House approves legislation giving Tennessee’s governor the authority to require all schools to offer in-person learning

Legislation giving Tennessee’s governor the authority to issue an Executive Order requiring all schools to offer in-person learning will be headed to the Governor’s desk soon. 

SB 103/HB 225, sponsored by Senate Education Committee Chairman Brian Kelsey (R-Germantown) and Rep. Kevin Vaughan (R-Collierville), passed the House of Representatives today. The bill follows almost a year of frustration by students and parents after some districts chose to deny them an in-person option while others across the stare returned.
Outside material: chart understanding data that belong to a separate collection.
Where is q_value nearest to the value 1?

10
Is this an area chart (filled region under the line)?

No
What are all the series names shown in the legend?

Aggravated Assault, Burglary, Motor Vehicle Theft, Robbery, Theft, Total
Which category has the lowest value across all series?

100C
Shelby County was the last county in Tennessee to announce plans to reopen even though the Centers for Disease Control and Prevention (CDC), National Institute of Allergy and Infectious Diseases, and American Academy of Pediatrics had recommended students return to classroom instruction.  The announcement that Shelby County schools would reopen was made only two days after Kelsey’s bill was overwhelmingly approved by the Senate Education Committee in February. 

“This is a victory for students and parents as every Tennessee family deserves the choice of in-person learning,” said Sen. Kelsey.  “Allowing students to return to the classroom is long overdue as we have many students, especially low-income students, who are struggling this year and falling behind their peers.  No one is saying that the governor should force students back into an atmosphere which they feel is unsafe.  For those parents who want their children back into school, let’s follow the science, and the science says it’s safe.”
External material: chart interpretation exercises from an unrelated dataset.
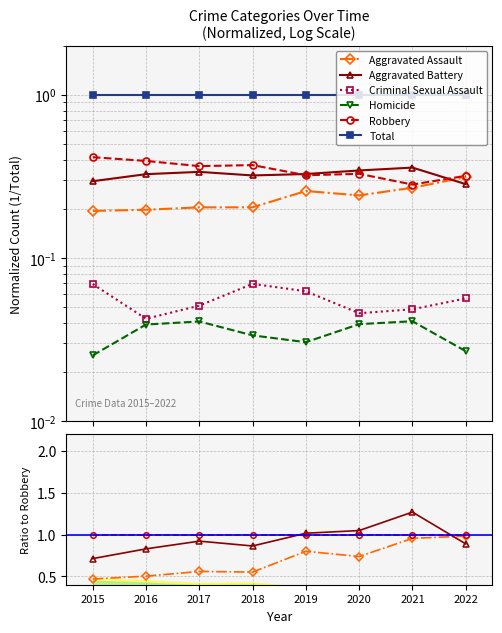

What are all the series names shown in the legend?

Aggravated Assault, Aggravated Battery, Criminal Sexual Assault, Homicide, Robbery, Total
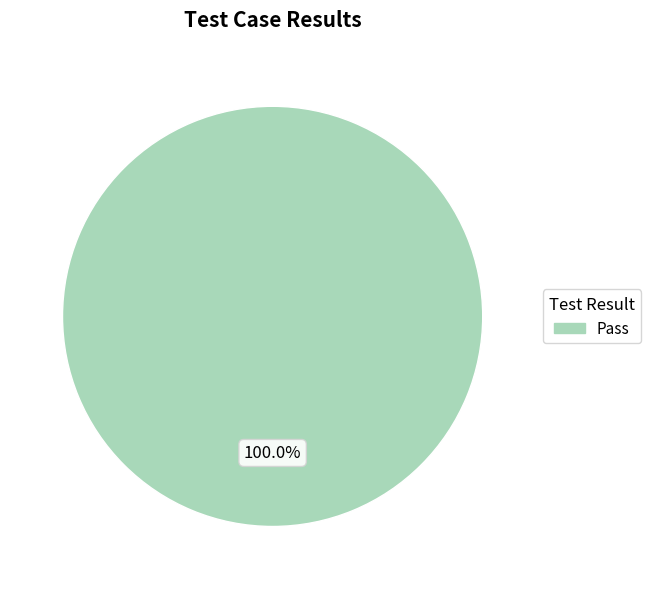

Does any single category account for the majority?

Yes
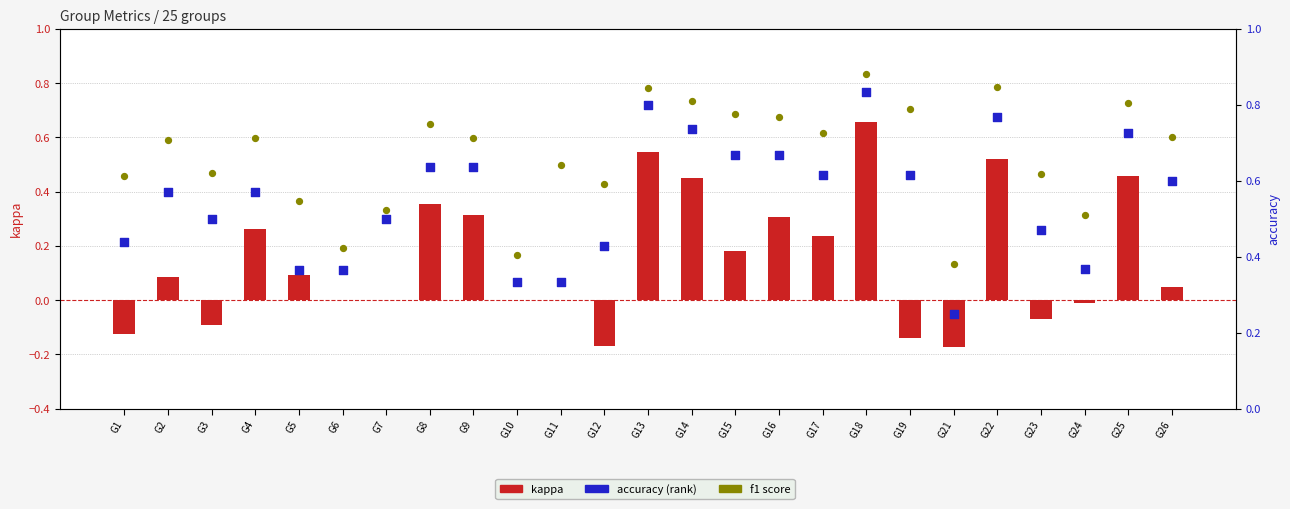

Which series has the largest Y range (max minus min)?

kappa (log ratio style)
The bill grants school boards more independence regarding whether their schools should be open or closed to in-person learning during a public emergency, unless the governor has issued a statewide order.  School boards can delegate the authority to the director of schools under an amendment added to the legislation.
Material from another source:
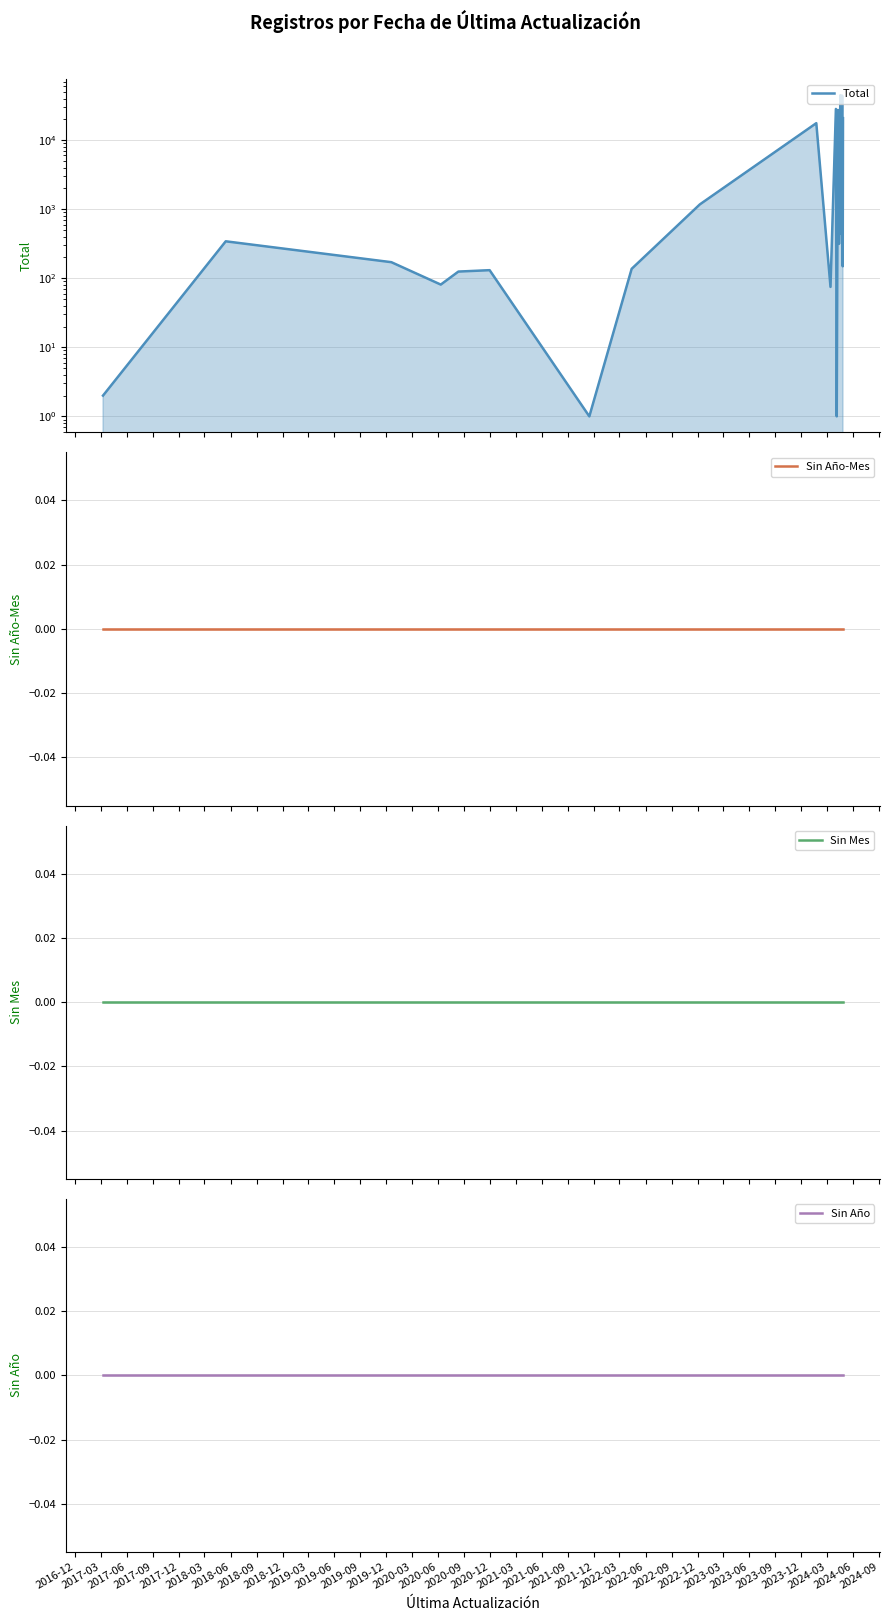

Which series changed the most between 2018-03 and 2020-09?

Total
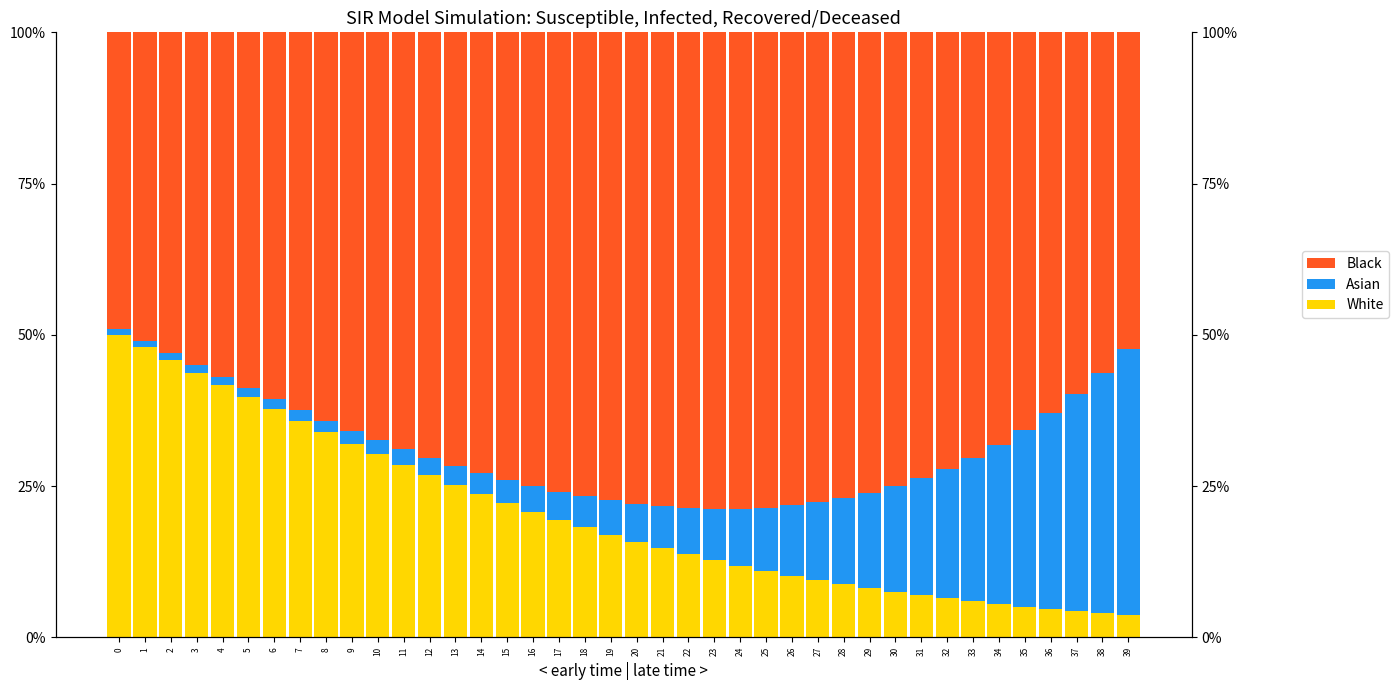

How many bars are there in total?

120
“Learning can happen anywhere, but the value of face-to-face classroom interaction with teachers and peers cannot be understated,” Vaughan said. “Our students have suffered tremendous learning loss, but they have also missed out on opportunities for success critical for their educational journeys. I’m grateful for the support of my colleagues in the General Assembly.”

The legislation also comes after Collierville Schools released a reopening plan for the fall of 2020 based on recommendations from the American Academy of Pediatrics that was not supported by the Shelby County Health Department.

“Mandated directives should only come from elected leaders who are accountable to the people they serve,” said Kelsey.   “I am very pleased that the Senate has approved this legislation and look forward to seeing it passed by House and enacted into law.”